Sasuke sulit mencerna maksud ucapan Itachi, namun ia berhasil menangkap garis besar dari ucapan pria itu serta menarik kesimpulan. Ia mengalami semua hal yang dijelaskan Itachi, namun ia ragu jika menyebutnya jatuh cinta.

"Apakah mengunjungi seseorang yang sedang sakit sambil membawa makanan setiap hari juga jatuh cinta? Lalu ketika seseorang meninggalkan pekerjaan nya dan bergegas mengunjungi relasi nya yang sedang sakit, apakah itu juga cinta? Lalu apakah jatuh cinta juga membuat jantung berdetak cepat dan dada terasa sesak?"

Itachi kembali tersenyum mendengar runtutan pertanyaan Sasuke bagaikan anak kecil yang banyak bertanya. Sepertinya meskipun Sasuke adalah orang yang dingin, pada dasar nya ia adalah orang yang polos dan lugu.

"Kau mengalami itu semua?"

Sasuke terlihat ragu. Ia tak ingin Itachi menertawakan nya, namun berbohong juga tak ada guna nya karena Itachi telah mengetahui semua nya.

"Jangan menertawanku." Sasuke mengalihkan pandangan dari Itachi. Wajah nya sedikit tersipu.

"Itu berarti kau jatuh cinta, baka otouto."

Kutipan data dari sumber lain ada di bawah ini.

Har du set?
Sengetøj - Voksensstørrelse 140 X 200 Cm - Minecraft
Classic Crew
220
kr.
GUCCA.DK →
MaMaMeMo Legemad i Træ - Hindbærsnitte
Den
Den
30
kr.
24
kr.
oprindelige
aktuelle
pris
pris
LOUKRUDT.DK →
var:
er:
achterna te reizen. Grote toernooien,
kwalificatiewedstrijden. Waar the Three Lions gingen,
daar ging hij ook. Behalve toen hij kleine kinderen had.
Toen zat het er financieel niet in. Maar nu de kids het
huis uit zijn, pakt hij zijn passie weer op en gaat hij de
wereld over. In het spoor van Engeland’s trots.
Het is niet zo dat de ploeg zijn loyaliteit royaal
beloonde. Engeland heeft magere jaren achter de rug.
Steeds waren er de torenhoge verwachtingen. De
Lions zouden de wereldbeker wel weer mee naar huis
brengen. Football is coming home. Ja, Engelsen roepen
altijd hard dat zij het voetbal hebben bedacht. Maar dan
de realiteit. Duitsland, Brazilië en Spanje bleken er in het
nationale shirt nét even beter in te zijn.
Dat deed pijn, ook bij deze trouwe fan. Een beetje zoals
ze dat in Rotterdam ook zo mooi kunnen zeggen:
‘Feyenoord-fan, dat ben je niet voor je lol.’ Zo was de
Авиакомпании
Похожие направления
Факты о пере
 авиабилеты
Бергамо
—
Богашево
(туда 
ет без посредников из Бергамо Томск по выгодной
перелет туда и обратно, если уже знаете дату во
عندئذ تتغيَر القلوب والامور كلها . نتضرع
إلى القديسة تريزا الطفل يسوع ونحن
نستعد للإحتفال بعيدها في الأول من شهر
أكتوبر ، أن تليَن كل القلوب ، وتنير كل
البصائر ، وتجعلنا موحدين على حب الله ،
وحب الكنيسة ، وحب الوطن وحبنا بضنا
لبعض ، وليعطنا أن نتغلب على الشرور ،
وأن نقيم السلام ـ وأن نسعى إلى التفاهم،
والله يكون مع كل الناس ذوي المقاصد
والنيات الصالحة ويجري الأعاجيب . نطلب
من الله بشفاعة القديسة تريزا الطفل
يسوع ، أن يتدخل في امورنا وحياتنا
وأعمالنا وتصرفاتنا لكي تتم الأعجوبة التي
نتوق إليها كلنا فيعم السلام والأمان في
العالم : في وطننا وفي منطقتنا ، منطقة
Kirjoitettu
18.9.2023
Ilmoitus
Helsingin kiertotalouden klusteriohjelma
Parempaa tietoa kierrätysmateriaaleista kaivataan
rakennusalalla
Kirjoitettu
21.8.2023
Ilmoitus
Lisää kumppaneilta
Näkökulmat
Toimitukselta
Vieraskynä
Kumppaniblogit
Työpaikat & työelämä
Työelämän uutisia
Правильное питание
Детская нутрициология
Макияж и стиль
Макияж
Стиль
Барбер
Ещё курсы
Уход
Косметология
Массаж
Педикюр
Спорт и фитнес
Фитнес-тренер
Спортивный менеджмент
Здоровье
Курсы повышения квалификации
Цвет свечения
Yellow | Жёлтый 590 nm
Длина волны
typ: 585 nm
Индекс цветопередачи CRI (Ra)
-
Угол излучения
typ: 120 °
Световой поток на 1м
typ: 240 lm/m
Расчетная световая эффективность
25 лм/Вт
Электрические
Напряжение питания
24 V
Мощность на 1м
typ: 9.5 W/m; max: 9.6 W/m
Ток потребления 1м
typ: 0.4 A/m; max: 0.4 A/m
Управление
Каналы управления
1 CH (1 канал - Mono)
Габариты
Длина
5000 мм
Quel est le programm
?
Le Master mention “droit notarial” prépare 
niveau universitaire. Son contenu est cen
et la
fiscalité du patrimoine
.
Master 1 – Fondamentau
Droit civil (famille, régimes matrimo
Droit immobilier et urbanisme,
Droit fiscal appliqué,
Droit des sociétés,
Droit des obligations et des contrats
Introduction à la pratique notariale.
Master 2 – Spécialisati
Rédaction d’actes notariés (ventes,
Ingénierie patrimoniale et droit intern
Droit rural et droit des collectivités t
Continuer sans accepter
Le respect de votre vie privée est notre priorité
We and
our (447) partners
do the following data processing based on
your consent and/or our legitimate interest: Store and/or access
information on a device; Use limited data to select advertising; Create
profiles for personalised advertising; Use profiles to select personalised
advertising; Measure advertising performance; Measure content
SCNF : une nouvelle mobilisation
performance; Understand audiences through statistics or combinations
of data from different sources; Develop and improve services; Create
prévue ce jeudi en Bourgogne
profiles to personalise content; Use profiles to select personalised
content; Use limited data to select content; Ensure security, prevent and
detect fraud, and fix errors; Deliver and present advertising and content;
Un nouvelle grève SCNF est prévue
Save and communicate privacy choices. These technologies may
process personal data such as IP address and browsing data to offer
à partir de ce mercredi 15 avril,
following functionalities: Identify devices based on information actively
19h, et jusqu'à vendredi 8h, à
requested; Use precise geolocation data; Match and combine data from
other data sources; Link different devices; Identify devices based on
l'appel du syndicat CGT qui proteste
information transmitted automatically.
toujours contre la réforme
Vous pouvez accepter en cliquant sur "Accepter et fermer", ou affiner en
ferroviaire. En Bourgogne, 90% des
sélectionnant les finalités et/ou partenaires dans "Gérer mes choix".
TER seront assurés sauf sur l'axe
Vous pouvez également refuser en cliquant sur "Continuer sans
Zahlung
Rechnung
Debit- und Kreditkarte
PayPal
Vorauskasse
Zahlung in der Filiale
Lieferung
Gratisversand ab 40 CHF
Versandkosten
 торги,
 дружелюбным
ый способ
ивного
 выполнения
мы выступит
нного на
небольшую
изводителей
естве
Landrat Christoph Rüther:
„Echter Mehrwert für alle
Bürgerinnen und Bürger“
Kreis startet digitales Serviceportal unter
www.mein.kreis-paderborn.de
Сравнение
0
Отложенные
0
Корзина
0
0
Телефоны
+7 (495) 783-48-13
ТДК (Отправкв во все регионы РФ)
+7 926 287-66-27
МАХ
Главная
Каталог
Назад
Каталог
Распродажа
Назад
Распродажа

"Apakah jatuh cinta bisa terjadi hanya dalam waktu hampir dua bulan?"

"Tentu saja. Aku bahkan jatuh cinta saat melihat Sakura-chan pada pandangan pertama."

Sasuke terkesiap mendengar ucapan Itachi. Ia tak sadar selama ini dan ia benar-benar jatuh cinta pada Naruto dalam waktu yang sangat singkat menurut nya. Sasuke merasa takut jika ia jatuh cinta pada Naruto dan terus bersama pria itu. Ia telah menyakiti Naruto dan menambah penderitaan dalam hidup Naruto yang sudah penuh dengan penderitaan. Ia merasa egois menginginkan Naruto menjadi milik nya. Naruto adalah orang terbodoh jika masih menginginkan pria yang telah memperlakukan nya dengan kasar.

Sasuke tak pantas untuk bersama Naruto, atau bahkan untuk sekadar mencintai nya. Dan kini Sasuke bertanya pada dirinya sendiri, 'Pantaskah aku mencintai seorang Uzumaki Naruto?'.